The platoon. I believe my dad is kneeling in the back row in front of the man without a helmet.
Philip Ingraham, left, and his men.
My dad, Ray Roberts.
That may be Ray Roberts on the left in the back row next to Philip Ingraham.
The man who is second from the left appears to be Ray Roberts.
“You’ve got a message on the answering machine,” my wife told me (on May 8). The call had come in while I was at lunch with some retired broadcaster friends.
I pressed the play button on the answering machine. A man from Connecticut who identified himself as Paul Gould said in the recorded message that he had acquired some photographs of soldiers from my father’s unit in World War II.
He said one of the men pictured was Capt. Philip Ingraham, for whom I was named, and he said he probably had photos of my dad as well. He left his phone number and asked me to call him.
I was stunned. I soon picked up the phone and dialed his number. Before I get into the conversation we had, let me give you some background.
My dad, H. Raymond Roberts, who died in 2004, was born and raised in Hannibal, Mo. Stirred into action by the December 1941 bombing of Pearl Harbor, he enlisted in the Army infantry in 1942.
In his World War II memoirs, written in 1999, Dad noted that the 79th Infantry Division was just being formed when he enlisted. “So I went straight to Company C, 315th Infantry of the 79th Division….”
His commanding officer and soon to be his good friend was First Lt. (and later Capt.) Philip Ingraham.
He “took care of his guys,” Dad wrote, and “that endeared him to his boys of Company C.”
But Ingraham lost his life in 1944.
“On July 4, we formed a line and advanced across a wheat field for maybe 200 yards to get to the hedge rows on the other side,” wrote Dad, who ended up a first sergeant. “We had no problem until we got to the hedge rows. There they were. The Germans were waiting for us. Capt. Ingraham told me to take a couple runners and go to our left behind the hedge row, as we were out in the open. I didn’t know how far he wanted us to go, so I stopped and waved to him to see if we had gone far enough.
“He raised his hand, and I saw him go down. I believe that was when he was shot. … The next day we had to advance over the same field we had lost the day before.

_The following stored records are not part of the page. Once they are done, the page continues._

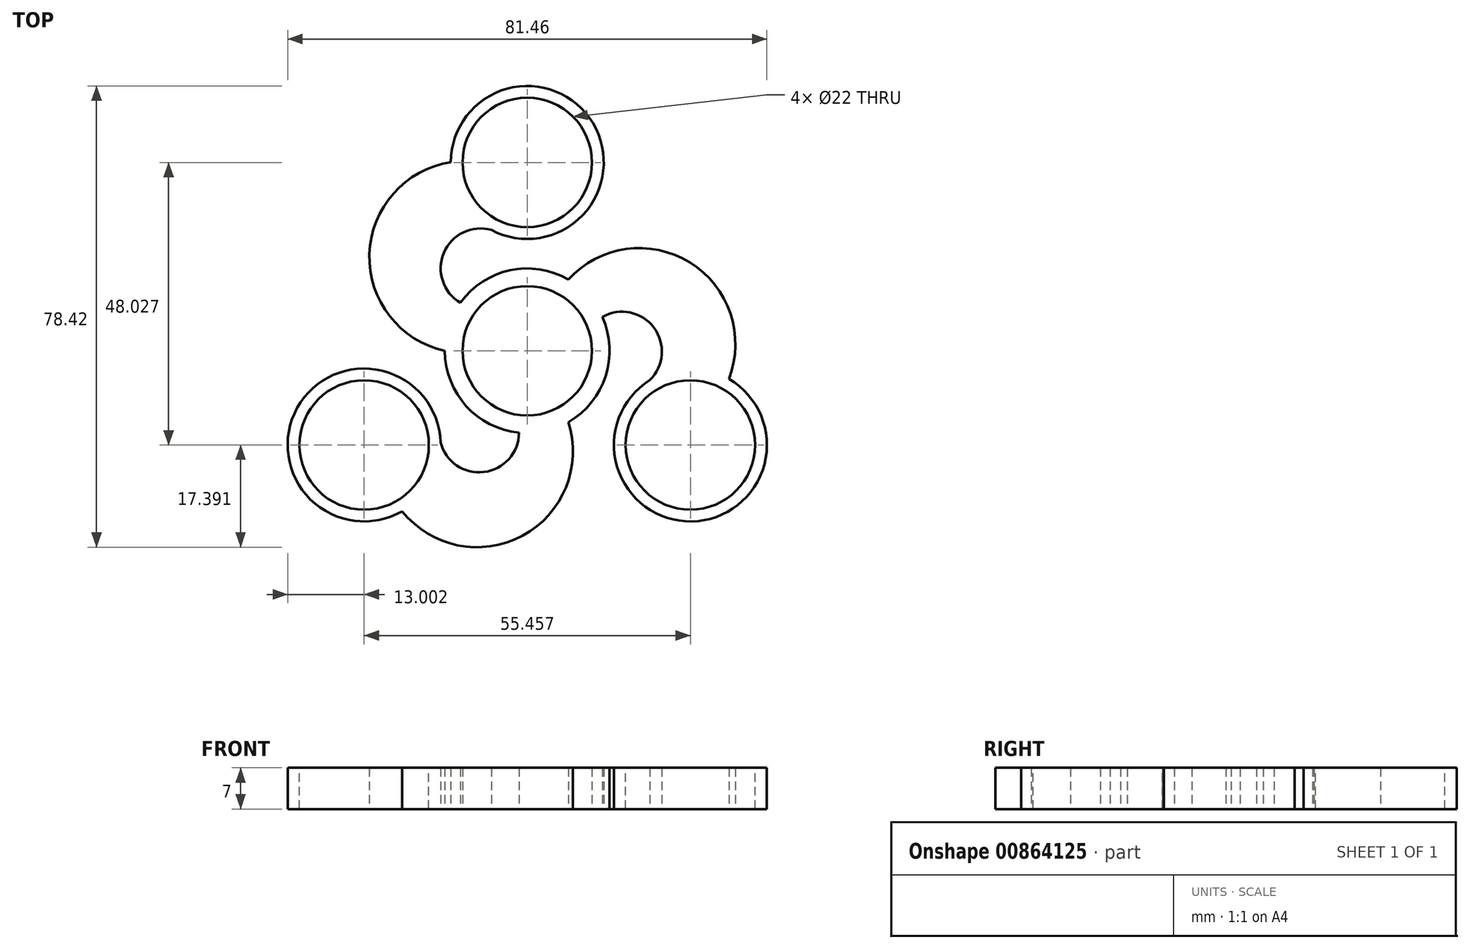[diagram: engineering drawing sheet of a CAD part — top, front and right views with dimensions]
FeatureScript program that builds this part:
annotation { "Feature Type Name" : "Feature", "Feature Type Description" : "" }
export const myFeature = defineFeature(function(context is Context, id is Id, definition is map)
    precondition{}
    {
        {
            var Q0;
            Q0=qCreatedBy(makeId("Top.planeOp"),FACE);
            var sketch = newSketch(context, id + "F0", { "sketchPlane" : qUnion([Q0])});
            skCircle(sketch, "E0", {"center": v(0, 0) * mm, "radius": 11 * mm});
            skCircle(sketch, "E1.0", {"center": v(0, 0) * mm, "radius": 14 * mm});
            skCircle(sketch, "E2", {"center": v(0, 0) * mm, "radius": 45 * mm, "construction": true});
            skCircle(sketch, "E3", {"center": v(0, 32.02) * mm, "radius": 13 * mm});
            skArc(sketch, "E4", {"start": v(-13, 32.06) * mm, "mid": v(-26.83, 16.45) * mm, "end": v(-14, 0) * mm});
            skArc(sketch, "E5", {"start": v(-6.1, 20.54) * mm, "mid": v(-14.18, 16.68) * mm, "end": v(-11.36, 8.18) * mm});
            skCircle(sketch, "E6.1.0", {"center": v(-27.73, -16) * mm, "radius": 13 * mm});
            skArc(sketch, "E6.1.1", {"start": v(-21.26, -27.29) * mm, "mid": v(-0.83, -31.46) * mm, "end": v(7, -12.12) * mm});
            skArc(sketch, "E6.1.2", {"start": v(-14.74, -15.55) * mm, "mid": v(-7.36, -20.61) * mm, "end": v(-1.4, -13.93) * mm});
            skCircle(sketch, "E6.2.0", {"center": v(27.73, -16) * mm, "radius": 13 * mm});
            skArc(sketch, "E6.2.1", {"start": v(34.26, -4.77) * mm, "mid": v(27.66, 15.01) * mm, "end": v(7, 12.12) * mm});
            skArc(sketch, "E6.2.2", {"start": v(20.83, -4.99) * mm, "mid": v(21.53, 3.94) * mm, "end": v(12.76, 5.75) * mm});
            skCircle(sketch, "E7", {"center": v(0, 0) * mm, "radius": 45.04 * mm});
            skSolve(sketch);
        }
        {
            var Q0;
            {var subQ0=sQuery(id+"F0.wireOp",EDGE,"E3");var subQ1=makeQuery(id+"F0.imprint","INTERSECT",VERTEX,{"derivedFrom":[subQ0,sQuery(id+"F0.wireOp",EDGE,"E4")]});Q0=makeQuery(id+"F0.imprint","IMPRINT",FACE,{"disambiguationData":[TD([[makeQuery(id+"F0.imprint","IMPRINT",EDGE,{"disambiguationData":[TD([[subQ1,-1.0]])],"derivedFrom":subQ0}),1.0]])]});}
            var Q1;
            {var subQ0=sQuery(id+"F0.wireOp",EDGE,"E4");Q1=makeQuery(id+"F0.imprint","IMPRINT",FACE,{"disambiguationData":[TD([[makeQuery(id+"F0.imprint","IMPRINT",EDGE,{"derivedFrom":subQ0}),1.0]])]});}
            var Q2;
            {var subQ0=sQuery(id+"F0.wireOp",EDGE,"E6.2.1");Q2=makeQuery(id+"F0.imprint","IMPRINT",FACE,{"disambiguationData":[TD([[makeQuery(id+"F0.imprint","IMPRINT",EDGE,{"derivedFrom":subQ0}),1.0]])]});}
            var Q3;
            {var subQ0=sQuery(id+"F0.wireOp",EDGE,"E6.2.0");var subQ1=makeQuery(id+"F0.imprint","INTERSECT",VERTEX,{"derivedFrom":[subQ0,sQuery(id+"F0.wireOp",EDGE,"E6.2.1")]});Q3=makeQuery(id+"F0.imprint","IMPRINT",FACE,{"disambiguationData":[TD([[makeQuery(id+"F0.imprint","IMPRINT",EDGE,{"disambiguationData":[TD([[subQ1,-1.0]])],"derivedFrom":subQ0}),1.0]])]});}
            var Q4;
            {var subQ0=sQuery(id+"F0.wireOp",EDGE,"E6.1.0");var subQ1=makeQuery(id+"F0.imprint","INTERSECT",VERTEX,{"derivedFrom":[subQ0,sQuery(id+"F0.wireOp",EDGE,"E6.1.1")]});Q4=makeQuery(id+"F0.imprint","IMPRINT",FACE,{"disambiguationData":[TD([[makeQuery(id+"F0.imprint","IMPRINT",EDGE,{"disambiguationData":[TD([[subQ1,-1.0]])],"derivedFrom":subQ0}),1.0]])]});}
            var Q5;
            {var subQ0=sQuery(id+"F0.wireOp",EDGE,"E6.1.1");Q5=makeQuery(id+"F0.imprint","IMPRINT",FACE,{"disambiguationData":[TD([[makeQuery(id+"F0.imprint","IMPRINT",EDGE,{"derivedFrom":subQ0}),1.0]])]});}
            var Q6;
            Q6=makeQuery(id+"F0.imprint","IMPRINT",FACE,{"disambiguationData":[TD([[makeQuery(id+"F0.imprint","IMPRINT",EDGE,{"derivedFrom":sQuery(id+"F0.wireOp",EDGE,"E0")}),-1.0]])]});
            extrude(context, id + "F1", {"entities" : qUnion([Q0, Q1, Q2, Q3, Q4, Q5, Q6]), "depth" : 7 * mm, "offsetDistance" : 25 * mm});
        }
        {
            var Q0;
            Q0=makeQuery(id+"F1.opExtrude","CAP_FACE",FACE,{"disambiguationData":[OSD([sQuery(id+"F0.wireOp",EDGE,"E0"),sQuery(id+"F0.wireOp",EDGE,"E1.0"),sQuery(id+"F0.wireOp",EDGE,"E3"),sQuery(id+"F0.wireOp",EDGE,"E4"),sQuery(id+"F0.wireOp",EDGE,"E5"),sQuery(id+"F0.wireOp",EDGE,"E6.1.0"),sQuery(id+"F0.wireOp",EDGE,"E6.1.1"),sQuery(id+"F0.wireOp",EDGE,"E6.1.2"),sQuery(id+"F0.wireOp",EDGE,"E6.2.0"),sQuery(id+"F0.wireOp",EDGE,"E6.2.1"),sQuery(id+"F0.wireOp",EDGE,"E6.2.2")])],"isStart":false});
            var sketch = newSketch(context, id + "F2", { "sketchPlane" : qUnion([Q0])});
            skCircle(sketch, "E8", {"center": v(0, 32.02) * mm, "radius": 11 * mm});
            skCircle(sketch, "E9.1.0", {"center": v(-27.73, -16) * mm, "radius": 11 * mm});
            skCircle(sketch, "E9.2.0", {"center": v(27.73, -16) * mm, "radius": 11 * mm});
            skPoint(sketch, "E9.center", {"position": v(0, 0) * mm});
            skSolve(sketch);
        }
        {
            var Q0;
            Q0=makeQuery(id+"F2.imprint","IMPRINT",FACE,{"disambiguationData":[TD([[makeQuery(id+"F2.imprint","IMPRINT",EDGE,{"derivedFrom":sQuery(id+"F2.wireOp",EDGE,"E8")}),1.0]])]});
            var Q1;
            Q1=makeQuery(id+"F2.imprint","IMPRINT",FACE,{"disambiguationData":[TD([[makeQuery(id+"F2.imprint","IMPRINT",EDGE,{"derivedFrom":sQuery(id+"F2.wireOp",EDGE,"E9.2.0")}),1.0]])]});
            var Q2;
            Q2=makeQuery(id+"F2.imprint","IMPRINT",FACE,{"disambiguationData":[TD([[makeQuery(id+"F2.imprint","IMPRINT",EDGE,{"derivedFrom":sQuery(id+"F2.wireOp",EDGE,"E9.1.0")}),1.0]])]});
            extrude(context, id + "F3", {"entities" : qUnion([Q0, Q1, Q2]), "operationType" : NewBodyOperationType.REMOVE, "oppositeDirection" : true, "depth" : 25 * mm, "offsetDistance" : 25 * mm});
        }
    });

That is bad because you know every place that a German could be and the possibility of finding bodies of guys you lost the day before.
“The Germans had moved out at night, so that was good. But we did find Capt. Ingraham’s body. He had been shot in the head. There were other bodies.

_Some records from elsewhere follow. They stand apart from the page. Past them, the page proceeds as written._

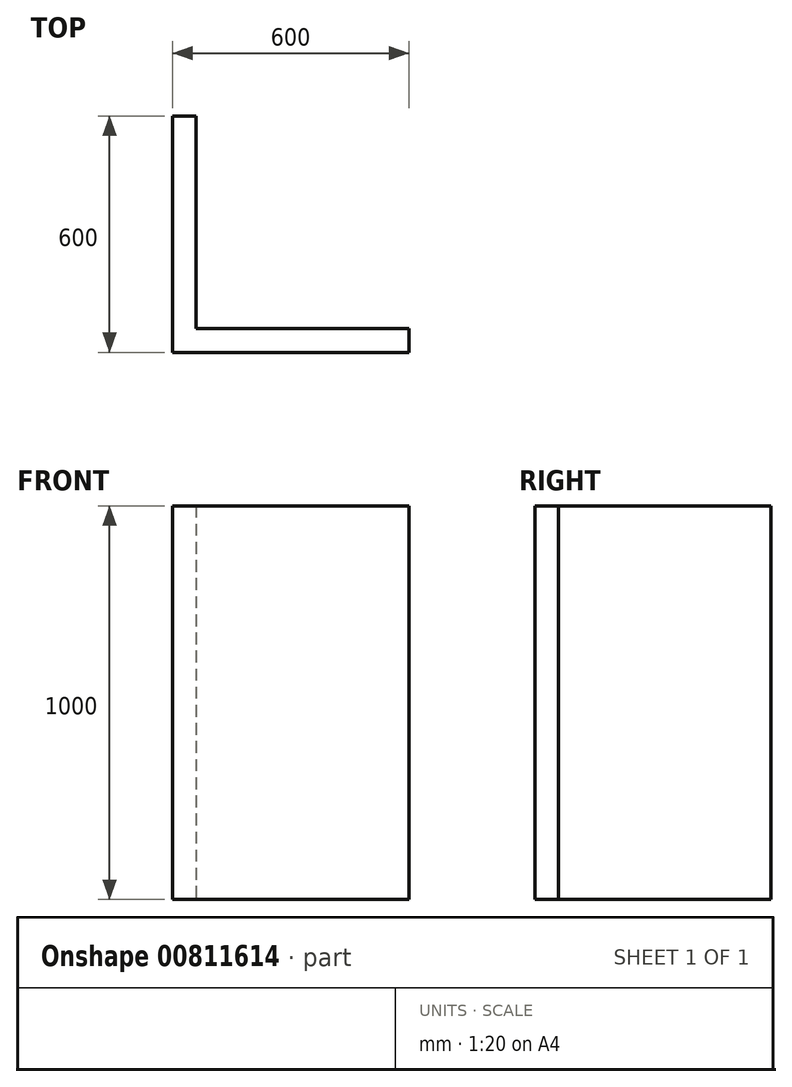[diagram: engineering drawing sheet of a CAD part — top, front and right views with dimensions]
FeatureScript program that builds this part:
annotation { "Feature Type Name" : "Feature", "Feature Type Description" : "" }
export const myFeature = defineFeature(function(context is Context, id is Id, definition is map)
    precondition{}
    {
        {
            var Q0;
            Q0=qCreatedBy(makeId("Top.planeOp"),FACE);
            var sketch = newSketch(context, id + "F0", { "sketchPlane" : qUnion([Q0])});
            skLineSegment(sketch, "E0.top", {"start": v(-4392.96, -2296.23) * mm, "end": v(-3792.96, -2296.23) * mm});
            skLineSegment(sketch, "E0.left", {"start": v(-4392.96, -1696.23) * mm, "end": v(-4392.96, -2296.23) * mm});
            skLineSegment(sketch, "E1", {"start": v(-3792.96, -2296.23) * mm, "end": v(-3792.96, -2236.23) * mm});
            skLineSegment(sketch, "E2", {"start": v(-3792.96, -2236.23) * mm, "end": v(-4332.96, -2236.23) * mm});
            skLineSegment(sketch, "E3", {"start": v(-4332.96, -2236.23) * mm, "end": v(-4332.96, -1696.23) * mm});
            skLineSegment(sketch, "E4", {"start": v(-4332.96, -1696.23) * mm, "end": v(-4392.96, -1696.23) * mm});
            skSolve(sketch);
        }
        {
            var Q0;
            Q0 = qSketchRegion(id + "F0", true);
            extrude(context, id + "F1", {"entities" : qUnion([Q0]), "depth" : 1000 * mm, "offsetDistance" : 25 * mm});
        }
    });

“I will never forget July 4, l944, and will never celebrate the Fourth of July,” my dad wrote. “You know, this is a good time to write about Capt. Philip Ingraham. He was a second lieutenant when he joined Company C in the states. He was with us for a long time. I worked very close with him as company clerk and communications sergeant.
“In combat I was always by his side and available when he needed me. He was the best officer under which I served. He always looked after his men in his company. He always told us to solve our own problems in our area but, if we got into trouble in town, he would do what he could. Conflicts within our company confines would not be reported but instead handled as a private matter in Company C.
“I had seen many guys killed but, when he went down, it really hit me very hard. He was so close that my son, Phil, was named after Capt. Ingraham.”
In a November 2011 posting in my blog, I wished my late father a happy Veterans Day and mentioned briefly how I got my first name. I also posted my father’s picture and one of Capt. Ingraham. It was that posting in my blog on the Internet that led to the phone call from Paul Gould.
He had purchased at a flea market some items, including the Army photos, that had belonged to a Philip Ingraham.
“I was trying to find out more about him,” Paul said. “There’s a whole bunch of photos in there I was picking through.”
An Internet search took him to my blog. He compared the photos of my dad and Ingraham to the soldiers pictured in the flea market photos. He then read about Ingraham’s death. “My heart sank when I read that,” he said. “After I read it, I felt this need to call you and tell you about it.”
Since that phone call, Paul has scanned and emailed to me a number of photographs, some of which do include my father and my namesake, Philip Ingraham.
I am thankful that Paul Gould bothered to do an Internet search. And I’m grateful that he cared enough to pick up the phone and call me.
“I felt like I had to,” he said. “It was the right thing to do.”